= Otto Schulmann =

German conductor and vocalist teacher (1902–1989)

Otto Schulmann (December 20, 1902 – February 6, 1989) was a German-born conductor and vocalist teacher.

==Birth and Early career==
Schulmann had Jewish origins but was baptized as a Catholic. His father owned a small bank in Munich.
Schulmann was a student of the German composer Hugo Röhr. In 1929 he was chief conductor (Erster Kapellmeister) at the theater (Stadttheater) in Ulm when Herbert von Karajan was appointed there as his junior colleague. After the takeover of the Nazi government in 1933 he was forced out of his job and Karajan was promoted. For a brief period Schulmann was able to work as an operetta conductor in Klagenfurt.
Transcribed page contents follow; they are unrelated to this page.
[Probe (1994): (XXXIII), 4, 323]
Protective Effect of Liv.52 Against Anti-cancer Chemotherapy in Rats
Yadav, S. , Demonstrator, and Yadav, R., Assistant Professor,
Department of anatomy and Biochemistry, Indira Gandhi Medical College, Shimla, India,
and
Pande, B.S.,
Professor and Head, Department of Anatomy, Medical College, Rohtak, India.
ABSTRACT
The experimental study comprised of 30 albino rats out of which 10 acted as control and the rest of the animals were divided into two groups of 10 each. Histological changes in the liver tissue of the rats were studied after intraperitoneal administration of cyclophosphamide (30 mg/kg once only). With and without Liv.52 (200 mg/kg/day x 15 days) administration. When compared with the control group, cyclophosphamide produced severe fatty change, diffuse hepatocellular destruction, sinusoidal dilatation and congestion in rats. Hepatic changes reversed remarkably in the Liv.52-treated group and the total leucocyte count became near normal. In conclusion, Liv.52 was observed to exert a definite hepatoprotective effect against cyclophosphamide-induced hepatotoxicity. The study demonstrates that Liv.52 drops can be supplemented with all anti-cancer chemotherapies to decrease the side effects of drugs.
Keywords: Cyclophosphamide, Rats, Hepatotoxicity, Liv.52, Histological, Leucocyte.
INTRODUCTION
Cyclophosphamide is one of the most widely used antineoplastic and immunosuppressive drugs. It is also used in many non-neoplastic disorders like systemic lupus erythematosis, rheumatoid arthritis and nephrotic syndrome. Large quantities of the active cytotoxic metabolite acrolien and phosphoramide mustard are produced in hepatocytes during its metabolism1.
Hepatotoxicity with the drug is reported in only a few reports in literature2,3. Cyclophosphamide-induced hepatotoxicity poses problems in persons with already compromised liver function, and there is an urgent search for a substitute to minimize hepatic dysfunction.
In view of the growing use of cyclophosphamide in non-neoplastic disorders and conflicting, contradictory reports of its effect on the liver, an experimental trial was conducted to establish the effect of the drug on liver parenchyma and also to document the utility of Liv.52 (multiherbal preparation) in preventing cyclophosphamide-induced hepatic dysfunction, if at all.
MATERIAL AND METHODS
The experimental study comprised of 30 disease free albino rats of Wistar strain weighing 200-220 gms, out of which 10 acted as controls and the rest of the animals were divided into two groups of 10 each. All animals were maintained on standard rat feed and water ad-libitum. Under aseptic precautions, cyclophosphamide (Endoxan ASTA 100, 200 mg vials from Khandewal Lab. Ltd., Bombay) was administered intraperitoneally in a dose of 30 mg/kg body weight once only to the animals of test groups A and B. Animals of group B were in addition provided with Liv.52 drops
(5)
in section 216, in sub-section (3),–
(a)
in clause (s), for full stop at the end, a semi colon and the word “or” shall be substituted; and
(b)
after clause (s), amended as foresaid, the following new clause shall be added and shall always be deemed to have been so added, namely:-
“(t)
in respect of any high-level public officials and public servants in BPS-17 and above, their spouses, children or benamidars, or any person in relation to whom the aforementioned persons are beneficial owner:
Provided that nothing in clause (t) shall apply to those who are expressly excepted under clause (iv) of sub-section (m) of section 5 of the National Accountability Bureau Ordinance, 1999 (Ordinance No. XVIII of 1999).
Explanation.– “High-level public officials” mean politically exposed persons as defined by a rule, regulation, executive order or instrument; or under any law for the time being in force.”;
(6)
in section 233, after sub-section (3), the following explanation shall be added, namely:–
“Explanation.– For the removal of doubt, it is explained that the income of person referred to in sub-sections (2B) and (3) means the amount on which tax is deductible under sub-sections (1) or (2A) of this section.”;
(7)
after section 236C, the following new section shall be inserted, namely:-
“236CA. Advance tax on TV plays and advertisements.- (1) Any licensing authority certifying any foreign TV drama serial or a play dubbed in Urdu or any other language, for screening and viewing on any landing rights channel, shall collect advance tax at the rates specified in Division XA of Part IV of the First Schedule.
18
When this job came to an end he no longer had any position so he traveled to Milan to embark with his wife Sophie for America. Sophie Schulmann, née Sofie Rappel, was a singer at the Stadttheater Ulm; she performed under Karajan as Zerlina in Don Giovanni, as Lola in Cavalleria Rusticana, and in Rigoletto (Karajan archive). The couple had to wait in a Cuban refugee camp until 1939 when they were admitted to the United States.

==Life in San Francisco==
Schulmann settled down in San Francisco and taught voice; his wife Sophie first worked as a chef to save money for opening a restaurant. In 1952 Otto Schulmann became an instructor for voice and opera at Stanford University. With other distinguished colleagues, such as Mynard and Mary Groom Jones, Edgar Jones, Amy MacMurray, Byron Jones, Ellsworth Walston and Josephine Taggard, Otto Schulmann was instrumental in creating by the late 1950s and 1960s a unique teaching environment for singers in the San Francisco Bay Area. His students gave recitals and he audited voice tryouts for students interested in exploring their talent in singing. On such an occasion he discovered and subsequently taught (1955–1957) the famous Wagner tenor Jess Thomas. Another student of Schulmann was the mezzosoprano and soprano Janis Martin, a famous international Wagner performer as well. Also the soprano and musicologist Marilyn F. Feller-Somville was Schulmann's student, she later became the director of the School of Music at University of Iowa and dean of the Mason Gross School of the Arts at Rutgers University. From 1958 to 1968 Schulmann taught at the San Francisco Conservatory of Music, where one of his students was the tenor Ronald Moreno Gallegos.